_OBJECTIF ÉNONCÉ_
Répondez aux questions suivantes à partir du texte extrait ci-dessous :
1. Par quoi s'expliquait le départ brutal du représentant de la requérante lors de la réunion des 25 et 26 mai 2000 ?
2. Qu'a fait Total France après le remplacement de ce représentant par un autre employé ?
3. Pour quelle raison le troisième moyen du pourvoi ne peut-il pas être accueilli ?
##### TEXTE EXTRAIT
44      En effet, il ressort des points 398 et 401 de l’arrêt attaqué que le fait que le représentant de la requérante a quitté brutalement la réunion des 25 et 26 mai 2000 s’expliquait par des raisons personnelles et ne pouvait être regardé comme une manifestation de la volonté de Total France elle‑même de se distancier de l’entente, ce qui correspondait également à la perception que d’autres participants à cette réunion avaient pu avoir de cet événement. En outre, après le remplacement de ce représentant par un autre employé, Total France a recommencé à participer aux réunions collusoires, cette circonstance étant de nature à corroborer la considération selon laquelle le comportement dudit représentant s’expliquait par l’existence d’un conflit de nature personnelle.

45      Par conséquent, parallèlement à l’absence de distanciation publique, il existait des indices objectifs et concordants permettant de ne pas conclure à l’interruption de la participation de la requérante à l’entente pendant la période en cause.

46      Dès lors, le troisième moyen du pourvoi étant inopérant, il ne saurait être accueilli.
##########
##### DONNÉES EXTRAITES
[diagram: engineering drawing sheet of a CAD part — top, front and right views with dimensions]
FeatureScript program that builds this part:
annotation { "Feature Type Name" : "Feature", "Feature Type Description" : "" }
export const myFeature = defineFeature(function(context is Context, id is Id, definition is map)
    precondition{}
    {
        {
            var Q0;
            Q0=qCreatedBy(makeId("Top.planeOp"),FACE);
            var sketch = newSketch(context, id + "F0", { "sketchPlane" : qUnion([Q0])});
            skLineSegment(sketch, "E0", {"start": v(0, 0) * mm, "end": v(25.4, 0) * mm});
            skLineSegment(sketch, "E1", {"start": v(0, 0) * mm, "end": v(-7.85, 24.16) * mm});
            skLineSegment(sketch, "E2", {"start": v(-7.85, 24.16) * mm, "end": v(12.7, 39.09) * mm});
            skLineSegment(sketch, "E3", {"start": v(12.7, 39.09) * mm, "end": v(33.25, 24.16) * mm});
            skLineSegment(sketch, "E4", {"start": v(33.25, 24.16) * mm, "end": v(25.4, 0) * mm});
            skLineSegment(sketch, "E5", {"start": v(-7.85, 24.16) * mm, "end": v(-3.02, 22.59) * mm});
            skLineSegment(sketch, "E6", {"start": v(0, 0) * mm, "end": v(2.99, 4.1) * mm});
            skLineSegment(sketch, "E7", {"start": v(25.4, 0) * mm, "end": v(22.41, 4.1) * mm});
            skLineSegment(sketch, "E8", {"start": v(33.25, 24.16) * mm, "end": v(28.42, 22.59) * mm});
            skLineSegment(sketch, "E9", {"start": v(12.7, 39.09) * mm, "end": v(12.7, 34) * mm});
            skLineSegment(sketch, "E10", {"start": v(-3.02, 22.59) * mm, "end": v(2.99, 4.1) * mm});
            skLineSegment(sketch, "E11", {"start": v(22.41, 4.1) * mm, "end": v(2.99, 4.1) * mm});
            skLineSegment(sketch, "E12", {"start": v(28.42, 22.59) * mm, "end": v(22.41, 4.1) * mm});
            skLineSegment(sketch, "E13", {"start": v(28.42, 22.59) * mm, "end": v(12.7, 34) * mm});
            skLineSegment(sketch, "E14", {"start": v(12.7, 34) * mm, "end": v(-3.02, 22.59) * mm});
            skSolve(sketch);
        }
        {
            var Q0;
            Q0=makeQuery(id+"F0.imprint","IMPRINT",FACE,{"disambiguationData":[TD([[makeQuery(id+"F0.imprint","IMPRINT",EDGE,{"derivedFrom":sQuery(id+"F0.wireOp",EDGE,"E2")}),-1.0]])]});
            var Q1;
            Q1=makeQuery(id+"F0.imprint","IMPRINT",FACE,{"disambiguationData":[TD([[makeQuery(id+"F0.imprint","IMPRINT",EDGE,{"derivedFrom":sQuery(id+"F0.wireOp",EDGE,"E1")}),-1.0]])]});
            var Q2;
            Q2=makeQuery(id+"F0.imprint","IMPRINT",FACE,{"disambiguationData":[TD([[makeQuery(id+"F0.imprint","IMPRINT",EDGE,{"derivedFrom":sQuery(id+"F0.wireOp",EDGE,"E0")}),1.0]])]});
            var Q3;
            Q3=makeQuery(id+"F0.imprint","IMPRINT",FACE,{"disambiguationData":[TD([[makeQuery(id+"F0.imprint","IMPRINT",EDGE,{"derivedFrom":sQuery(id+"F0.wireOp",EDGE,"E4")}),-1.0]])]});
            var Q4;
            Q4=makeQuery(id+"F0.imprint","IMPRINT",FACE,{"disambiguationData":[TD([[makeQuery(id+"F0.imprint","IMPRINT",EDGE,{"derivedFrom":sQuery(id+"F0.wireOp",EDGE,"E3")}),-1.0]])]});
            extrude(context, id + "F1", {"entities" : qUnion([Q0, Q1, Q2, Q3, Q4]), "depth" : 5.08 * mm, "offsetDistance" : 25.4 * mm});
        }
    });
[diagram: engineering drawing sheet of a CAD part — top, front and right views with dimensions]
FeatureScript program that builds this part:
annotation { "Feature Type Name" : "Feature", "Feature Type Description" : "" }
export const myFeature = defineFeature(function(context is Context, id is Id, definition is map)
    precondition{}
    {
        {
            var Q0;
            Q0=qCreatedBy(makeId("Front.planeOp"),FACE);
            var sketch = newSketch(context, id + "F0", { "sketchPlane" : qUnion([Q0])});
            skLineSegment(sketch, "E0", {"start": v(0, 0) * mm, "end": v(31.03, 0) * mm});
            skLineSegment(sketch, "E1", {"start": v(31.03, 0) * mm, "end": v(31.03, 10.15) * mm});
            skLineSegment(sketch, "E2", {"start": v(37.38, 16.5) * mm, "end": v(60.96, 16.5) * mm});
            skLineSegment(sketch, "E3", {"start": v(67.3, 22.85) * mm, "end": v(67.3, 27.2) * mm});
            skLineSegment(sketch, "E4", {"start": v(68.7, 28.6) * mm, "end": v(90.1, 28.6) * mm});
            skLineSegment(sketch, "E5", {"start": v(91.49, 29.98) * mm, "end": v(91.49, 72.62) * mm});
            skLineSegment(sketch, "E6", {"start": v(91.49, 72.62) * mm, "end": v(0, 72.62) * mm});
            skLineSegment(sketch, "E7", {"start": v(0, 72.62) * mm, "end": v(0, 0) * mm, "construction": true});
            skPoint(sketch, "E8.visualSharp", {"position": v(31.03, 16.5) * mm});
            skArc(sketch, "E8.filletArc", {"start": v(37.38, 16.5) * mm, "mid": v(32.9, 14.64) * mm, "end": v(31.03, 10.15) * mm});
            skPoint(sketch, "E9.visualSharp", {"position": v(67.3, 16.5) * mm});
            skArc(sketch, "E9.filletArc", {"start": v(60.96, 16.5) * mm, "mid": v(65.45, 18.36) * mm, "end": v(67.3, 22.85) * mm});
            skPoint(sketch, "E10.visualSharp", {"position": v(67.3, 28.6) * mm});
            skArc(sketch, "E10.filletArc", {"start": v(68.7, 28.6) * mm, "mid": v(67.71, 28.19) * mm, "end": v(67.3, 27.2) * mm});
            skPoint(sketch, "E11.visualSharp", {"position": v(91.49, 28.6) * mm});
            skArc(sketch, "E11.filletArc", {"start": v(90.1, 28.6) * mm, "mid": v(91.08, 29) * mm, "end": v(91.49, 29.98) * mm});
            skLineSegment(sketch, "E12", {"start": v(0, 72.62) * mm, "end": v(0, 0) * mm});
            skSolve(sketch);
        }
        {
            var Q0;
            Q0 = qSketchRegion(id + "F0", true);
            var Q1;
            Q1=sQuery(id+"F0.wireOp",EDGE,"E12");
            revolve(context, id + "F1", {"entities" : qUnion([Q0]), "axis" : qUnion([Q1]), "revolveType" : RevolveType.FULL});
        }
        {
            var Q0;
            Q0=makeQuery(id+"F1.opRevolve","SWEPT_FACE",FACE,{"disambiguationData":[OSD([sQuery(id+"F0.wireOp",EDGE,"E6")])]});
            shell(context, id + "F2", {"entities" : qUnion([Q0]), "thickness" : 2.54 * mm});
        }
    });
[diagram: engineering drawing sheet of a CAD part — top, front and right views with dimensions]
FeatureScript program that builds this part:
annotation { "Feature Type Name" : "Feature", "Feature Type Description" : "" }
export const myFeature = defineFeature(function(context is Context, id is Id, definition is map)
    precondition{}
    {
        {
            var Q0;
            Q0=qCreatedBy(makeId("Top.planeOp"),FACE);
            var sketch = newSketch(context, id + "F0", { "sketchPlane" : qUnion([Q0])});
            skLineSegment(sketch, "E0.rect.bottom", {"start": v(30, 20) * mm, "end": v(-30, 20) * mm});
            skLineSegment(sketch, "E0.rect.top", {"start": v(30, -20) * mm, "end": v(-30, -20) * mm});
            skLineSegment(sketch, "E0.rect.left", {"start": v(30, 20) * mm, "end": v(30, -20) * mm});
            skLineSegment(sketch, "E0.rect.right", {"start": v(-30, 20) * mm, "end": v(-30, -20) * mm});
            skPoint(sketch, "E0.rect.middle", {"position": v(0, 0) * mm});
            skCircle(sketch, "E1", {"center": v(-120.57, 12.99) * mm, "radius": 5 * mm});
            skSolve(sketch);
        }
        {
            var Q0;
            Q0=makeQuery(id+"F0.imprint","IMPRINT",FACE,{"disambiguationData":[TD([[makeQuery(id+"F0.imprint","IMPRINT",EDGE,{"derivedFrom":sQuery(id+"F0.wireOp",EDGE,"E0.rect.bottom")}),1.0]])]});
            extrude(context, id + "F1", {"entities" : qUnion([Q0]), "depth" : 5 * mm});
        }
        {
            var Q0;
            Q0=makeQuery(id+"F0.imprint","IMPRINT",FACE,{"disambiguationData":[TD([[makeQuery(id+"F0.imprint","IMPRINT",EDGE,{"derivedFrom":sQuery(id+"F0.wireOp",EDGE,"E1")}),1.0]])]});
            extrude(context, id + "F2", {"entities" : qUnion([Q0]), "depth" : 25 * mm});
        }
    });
##########
_RÉSULTAT OBTENU_
1. Il s'expliquait par des raisons personnelles.
2. Total France a recommencé à participer aux réunions collusoires.
3. Il ne peut pas être accueilli parce qu'il est inopérant.